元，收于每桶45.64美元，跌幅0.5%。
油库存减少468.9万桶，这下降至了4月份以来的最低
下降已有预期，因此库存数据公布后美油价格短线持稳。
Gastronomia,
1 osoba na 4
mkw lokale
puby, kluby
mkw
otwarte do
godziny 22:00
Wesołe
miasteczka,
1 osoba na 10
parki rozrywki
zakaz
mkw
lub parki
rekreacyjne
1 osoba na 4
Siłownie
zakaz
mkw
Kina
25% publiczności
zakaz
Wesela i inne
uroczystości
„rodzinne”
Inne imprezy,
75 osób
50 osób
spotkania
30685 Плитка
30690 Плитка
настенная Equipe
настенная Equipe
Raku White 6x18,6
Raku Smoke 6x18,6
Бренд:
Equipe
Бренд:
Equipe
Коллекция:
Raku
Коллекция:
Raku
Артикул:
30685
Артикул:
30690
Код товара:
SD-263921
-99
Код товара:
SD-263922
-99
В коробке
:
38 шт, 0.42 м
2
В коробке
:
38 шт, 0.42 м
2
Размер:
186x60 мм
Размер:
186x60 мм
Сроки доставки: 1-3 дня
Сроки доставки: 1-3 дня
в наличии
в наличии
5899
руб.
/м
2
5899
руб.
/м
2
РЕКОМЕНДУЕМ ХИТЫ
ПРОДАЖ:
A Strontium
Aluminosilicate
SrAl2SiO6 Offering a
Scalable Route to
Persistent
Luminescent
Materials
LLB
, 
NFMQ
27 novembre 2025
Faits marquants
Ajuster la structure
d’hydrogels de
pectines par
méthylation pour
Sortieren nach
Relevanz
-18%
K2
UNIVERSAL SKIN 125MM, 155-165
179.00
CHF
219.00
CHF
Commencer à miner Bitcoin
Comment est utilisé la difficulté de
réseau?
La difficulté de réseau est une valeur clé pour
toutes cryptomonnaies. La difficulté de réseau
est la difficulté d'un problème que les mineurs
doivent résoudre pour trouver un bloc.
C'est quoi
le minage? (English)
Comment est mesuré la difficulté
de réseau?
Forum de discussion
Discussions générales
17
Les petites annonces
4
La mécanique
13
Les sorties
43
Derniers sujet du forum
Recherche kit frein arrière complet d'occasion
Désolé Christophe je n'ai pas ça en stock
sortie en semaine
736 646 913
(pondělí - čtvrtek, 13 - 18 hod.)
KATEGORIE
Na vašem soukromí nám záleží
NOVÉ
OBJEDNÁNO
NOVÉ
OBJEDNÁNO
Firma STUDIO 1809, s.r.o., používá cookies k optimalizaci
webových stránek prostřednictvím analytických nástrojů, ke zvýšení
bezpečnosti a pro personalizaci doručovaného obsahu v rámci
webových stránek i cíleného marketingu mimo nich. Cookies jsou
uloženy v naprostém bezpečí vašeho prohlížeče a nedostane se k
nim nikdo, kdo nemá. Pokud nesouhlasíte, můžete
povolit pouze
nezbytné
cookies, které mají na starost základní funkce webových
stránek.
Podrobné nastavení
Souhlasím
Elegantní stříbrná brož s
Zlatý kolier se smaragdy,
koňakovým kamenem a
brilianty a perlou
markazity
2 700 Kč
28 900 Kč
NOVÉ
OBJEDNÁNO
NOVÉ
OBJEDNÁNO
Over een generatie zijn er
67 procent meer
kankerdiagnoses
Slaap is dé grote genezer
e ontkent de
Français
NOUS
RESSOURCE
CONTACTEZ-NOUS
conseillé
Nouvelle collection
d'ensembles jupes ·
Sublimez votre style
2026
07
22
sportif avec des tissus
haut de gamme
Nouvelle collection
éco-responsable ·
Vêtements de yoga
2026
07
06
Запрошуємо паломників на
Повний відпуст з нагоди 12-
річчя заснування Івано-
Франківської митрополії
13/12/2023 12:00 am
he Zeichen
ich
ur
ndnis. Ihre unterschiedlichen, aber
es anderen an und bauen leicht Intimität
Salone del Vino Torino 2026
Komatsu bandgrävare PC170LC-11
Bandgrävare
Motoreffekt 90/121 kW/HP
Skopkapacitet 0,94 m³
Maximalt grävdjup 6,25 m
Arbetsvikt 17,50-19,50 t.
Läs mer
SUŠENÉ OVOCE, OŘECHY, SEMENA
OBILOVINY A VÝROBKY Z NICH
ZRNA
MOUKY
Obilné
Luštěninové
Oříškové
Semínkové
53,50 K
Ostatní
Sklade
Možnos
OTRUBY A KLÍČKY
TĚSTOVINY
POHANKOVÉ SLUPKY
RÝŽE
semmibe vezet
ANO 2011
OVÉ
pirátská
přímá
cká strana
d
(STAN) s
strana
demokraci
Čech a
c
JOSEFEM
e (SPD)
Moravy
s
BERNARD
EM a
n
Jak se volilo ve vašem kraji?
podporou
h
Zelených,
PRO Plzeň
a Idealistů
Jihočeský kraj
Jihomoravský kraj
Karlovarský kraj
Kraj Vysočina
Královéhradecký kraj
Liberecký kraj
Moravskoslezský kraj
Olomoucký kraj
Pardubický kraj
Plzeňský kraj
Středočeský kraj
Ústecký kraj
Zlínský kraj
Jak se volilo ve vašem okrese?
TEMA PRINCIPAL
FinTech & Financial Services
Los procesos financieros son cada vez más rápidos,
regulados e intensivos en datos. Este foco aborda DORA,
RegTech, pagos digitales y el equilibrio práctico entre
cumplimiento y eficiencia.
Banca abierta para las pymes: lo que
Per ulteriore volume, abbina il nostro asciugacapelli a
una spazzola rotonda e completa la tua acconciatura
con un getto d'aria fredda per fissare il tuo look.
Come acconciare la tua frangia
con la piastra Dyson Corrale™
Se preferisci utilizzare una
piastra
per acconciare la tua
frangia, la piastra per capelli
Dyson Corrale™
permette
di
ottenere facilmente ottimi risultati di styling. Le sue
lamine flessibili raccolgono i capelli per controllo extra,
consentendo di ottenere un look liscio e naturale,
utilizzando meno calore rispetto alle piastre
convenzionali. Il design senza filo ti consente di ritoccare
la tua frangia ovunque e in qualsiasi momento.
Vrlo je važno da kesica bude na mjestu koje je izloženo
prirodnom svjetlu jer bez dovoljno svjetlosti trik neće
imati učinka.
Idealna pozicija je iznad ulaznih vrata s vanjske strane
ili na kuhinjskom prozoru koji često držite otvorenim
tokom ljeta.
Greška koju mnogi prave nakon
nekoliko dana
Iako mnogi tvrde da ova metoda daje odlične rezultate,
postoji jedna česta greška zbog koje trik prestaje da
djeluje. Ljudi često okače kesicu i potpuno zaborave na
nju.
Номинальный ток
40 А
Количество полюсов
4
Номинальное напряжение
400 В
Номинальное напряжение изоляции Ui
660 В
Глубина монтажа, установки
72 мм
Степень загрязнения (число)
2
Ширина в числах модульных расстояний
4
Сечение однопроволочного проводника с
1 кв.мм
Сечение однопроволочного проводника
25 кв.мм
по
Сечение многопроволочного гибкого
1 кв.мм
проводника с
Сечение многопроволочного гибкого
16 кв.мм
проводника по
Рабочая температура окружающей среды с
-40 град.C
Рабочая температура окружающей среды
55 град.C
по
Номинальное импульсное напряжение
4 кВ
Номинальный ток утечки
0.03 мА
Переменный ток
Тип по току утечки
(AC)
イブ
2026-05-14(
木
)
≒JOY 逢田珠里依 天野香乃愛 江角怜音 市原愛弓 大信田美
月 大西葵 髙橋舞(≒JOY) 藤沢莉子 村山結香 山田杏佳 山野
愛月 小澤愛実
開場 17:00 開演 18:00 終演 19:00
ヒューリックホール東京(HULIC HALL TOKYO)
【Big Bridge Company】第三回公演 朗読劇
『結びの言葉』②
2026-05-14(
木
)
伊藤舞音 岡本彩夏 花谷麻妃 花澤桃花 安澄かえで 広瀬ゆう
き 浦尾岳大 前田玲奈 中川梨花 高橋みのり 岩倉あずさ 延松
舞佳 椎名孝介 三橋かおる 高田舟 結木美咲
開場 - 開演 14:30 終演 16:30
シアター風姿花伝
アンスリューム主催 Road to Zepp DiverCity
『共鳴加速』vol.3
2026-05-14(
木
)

——————————

Job item: The lines above that hold the word "pour" should be found and copied out.

Solved exercise:
méthylation pour
La difficulté de réseau est une valeur clé pour
doivent résoudre pour trouver un bloc.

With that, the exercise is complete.